Segment Open

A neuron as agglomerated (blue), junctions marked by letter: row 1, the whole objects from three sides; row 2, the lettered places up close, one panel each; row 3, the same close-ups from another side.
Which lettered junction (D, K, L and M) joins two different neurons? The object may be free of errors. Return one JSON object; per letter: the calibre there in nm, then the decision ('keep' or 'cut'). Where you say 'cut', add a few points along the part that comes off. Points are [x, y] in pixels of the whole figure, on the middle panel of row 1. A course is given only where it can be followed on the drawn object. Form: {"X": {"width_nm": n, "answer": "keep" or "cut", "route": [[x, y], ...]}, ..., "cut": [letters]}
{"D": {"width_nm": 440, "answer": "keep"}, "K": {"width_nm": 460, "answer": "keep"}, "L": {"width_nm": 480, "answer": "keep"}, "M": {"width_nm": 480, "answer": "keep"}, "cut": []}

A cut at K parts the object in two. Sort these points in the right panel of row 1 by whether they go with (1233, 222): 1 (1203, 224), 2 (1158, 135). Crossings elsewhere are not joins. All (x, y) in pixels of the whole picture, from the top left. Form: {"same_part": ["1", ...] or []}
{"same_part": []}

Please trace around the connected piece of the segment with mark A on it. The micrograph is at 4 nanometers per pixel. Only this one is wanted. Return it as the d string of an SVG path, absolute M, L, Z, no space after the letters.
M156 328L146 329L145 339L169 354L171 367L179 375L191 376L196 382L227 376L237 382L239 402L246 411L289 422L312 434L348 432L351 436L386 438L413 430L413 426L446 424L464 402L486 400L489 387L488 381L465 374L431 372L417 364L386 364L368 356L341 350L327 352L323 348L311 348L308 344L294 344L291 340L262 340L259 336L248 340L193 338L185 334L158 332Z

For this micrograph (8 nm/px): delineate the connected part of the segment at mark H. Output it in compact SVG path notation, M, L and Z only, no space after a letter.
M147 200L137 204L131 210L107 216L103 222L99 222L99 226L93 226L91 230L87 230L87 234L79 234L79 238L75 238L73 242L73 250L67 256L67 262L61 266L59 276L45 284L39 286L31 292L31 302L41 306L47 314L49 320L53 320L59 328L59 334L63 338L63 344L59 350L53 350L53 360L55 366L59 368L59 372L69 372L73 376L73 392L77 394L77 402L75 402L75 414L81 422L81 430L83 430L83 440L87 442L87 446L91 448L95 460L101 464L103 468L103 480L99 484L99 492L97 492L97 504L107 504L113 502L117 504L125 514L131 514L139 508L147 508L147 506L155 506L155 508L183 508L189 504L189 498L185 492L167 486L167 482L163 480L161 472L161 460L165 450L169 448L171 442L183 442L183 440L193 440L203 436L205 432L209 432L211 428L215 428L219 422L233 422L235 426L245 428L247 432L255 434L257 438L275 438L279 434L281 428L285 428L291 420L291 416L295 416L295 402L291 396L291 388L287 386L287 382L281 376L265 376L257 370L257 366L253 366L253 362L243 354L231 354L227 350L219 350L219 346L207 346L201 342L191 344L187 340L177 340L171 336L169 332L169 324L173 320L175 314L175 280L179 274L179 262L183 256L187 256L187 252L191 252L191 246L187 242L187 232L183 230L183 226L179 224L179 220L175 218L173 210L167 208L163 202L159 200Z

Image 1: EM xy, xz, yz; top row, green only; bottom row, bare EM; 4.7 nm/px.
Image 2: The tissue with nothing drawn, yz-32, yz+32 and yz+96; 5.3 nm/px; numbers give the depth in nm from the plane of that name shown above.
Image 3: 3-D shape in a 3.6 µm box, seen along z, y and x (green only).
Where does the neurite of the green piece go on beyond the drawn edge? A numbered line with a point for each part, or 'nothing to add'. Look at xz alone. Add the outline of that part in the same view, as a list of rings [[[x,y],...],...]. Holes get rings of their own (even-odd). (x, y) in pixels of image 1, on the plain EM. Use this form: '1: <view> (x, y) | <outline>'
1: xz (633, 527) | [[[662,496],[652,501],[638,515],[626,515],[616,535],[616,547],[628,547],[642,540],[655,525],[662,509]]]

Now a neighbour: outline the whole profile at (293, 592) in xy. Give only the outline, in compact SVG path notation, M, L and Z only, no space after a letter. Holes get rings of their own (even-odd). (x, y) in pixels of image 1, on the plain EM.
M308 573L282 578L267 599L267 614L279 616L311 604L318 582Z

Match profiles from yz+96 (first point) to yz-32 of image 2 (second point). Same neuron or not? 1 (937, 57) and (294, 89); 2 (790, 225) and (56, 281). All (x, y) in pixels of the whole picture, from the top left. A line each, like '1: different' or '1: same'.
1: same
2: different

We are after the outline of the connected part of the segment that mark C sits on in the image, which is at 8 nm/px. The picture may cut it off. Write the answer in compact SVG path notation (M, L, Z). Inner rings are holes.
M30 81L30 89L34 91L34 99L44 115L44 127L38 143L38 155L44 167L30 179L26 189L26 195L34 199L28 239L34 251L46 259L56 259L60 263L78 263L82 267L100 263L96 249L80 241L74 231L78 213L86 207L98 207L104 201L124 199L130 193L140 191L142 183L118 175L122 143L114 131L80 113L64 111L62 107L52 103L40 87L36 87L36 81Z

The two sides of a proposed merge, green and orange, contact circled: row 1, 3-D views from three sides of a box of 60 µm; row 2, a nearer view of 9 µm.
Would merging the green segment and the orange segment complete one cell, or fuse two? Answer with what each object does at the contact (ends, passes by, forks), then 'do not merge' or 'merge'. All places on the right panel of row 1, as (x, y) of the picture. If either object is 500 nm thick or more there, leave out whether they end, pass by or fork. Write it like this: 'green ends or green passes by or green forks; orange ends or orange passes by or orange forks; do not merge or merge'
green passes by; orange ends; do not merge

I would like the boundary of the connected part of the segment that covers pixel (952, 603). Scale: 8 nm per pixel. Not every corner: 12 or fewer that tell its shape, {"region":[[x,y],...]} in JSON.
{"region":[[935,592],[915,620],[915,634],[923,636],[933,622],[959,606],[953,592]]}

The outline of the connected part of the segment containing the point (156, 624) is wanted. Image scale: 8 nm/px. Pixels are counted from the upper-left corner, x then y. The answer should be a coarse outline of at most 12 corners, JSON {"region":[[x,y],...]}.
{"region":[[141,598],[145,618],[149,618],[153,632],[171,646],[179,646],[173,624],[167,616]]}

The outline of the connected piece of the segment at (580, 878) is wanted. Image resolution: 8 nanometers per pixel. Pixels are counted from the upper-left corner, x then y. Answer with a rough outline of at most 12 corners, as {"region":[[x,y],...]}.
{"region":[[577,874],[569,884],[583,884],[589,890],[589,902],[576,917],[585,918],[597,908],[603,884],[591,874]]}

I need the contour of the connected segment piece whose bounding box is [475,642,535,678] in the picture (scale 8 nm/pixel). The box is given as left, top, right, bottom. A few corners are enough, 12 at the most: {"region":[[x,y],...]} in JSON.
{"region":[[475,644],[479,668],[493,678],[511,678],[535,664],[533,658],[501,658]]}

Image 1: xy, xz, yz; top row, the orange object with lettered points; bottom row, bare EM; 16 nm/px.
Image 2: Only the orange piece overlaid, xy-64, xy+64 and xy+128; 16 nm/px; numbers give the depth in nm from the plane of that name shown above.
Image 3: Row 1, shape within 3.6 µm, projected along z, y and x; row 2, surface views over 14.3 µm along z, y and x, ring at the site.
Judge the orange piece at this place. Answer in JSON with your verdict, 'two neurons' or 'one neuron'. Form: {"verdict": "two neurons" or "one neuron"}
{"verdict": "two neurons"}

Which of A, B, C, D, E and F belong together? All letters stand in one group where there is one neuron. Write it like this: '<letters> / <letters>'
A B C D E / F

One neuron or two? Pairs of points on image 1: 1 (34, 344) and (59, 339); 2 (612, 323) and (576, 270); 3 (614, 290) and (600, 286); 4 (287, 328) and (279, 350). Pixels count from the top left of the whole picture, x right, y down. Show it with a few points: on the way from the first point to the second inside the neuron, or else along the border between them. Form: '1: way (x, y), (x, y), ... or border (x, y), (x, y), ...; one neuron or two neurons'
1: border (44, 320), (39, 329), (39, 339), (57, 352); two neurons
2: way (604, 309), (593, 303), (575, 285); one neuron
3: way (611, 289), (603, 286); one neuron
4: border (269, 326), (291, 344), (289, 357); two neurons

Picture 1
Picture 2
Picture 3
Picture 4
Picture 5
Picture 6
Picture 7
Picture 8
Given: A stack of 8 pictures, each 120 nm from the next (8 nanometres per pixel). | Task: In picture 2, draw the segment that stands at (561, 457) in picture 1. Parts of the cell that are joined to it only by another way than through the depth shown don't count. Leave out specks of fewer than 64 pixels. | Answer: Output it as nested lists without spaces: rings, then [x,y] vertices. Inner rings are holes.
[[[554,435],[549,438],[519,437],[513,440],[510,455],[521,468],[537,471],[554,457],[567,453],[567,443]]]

Segment Closed

WHAT IS NEEDED
The result should be every line of the material that contains the word "above", so copy those lines.

COMPLETED TASK
Image 2: The tissue with nothing drawn, yz-32, yz+32 and yz+96; 5.3 nm/px; numbers give the depth in nm from the plane of that name shown above.
Image 2: Only the orange piece overlaid, xy-64, xy+64 and xy+128; 16 nm/px; numbers give the depth in nm from the plane of that name shown above.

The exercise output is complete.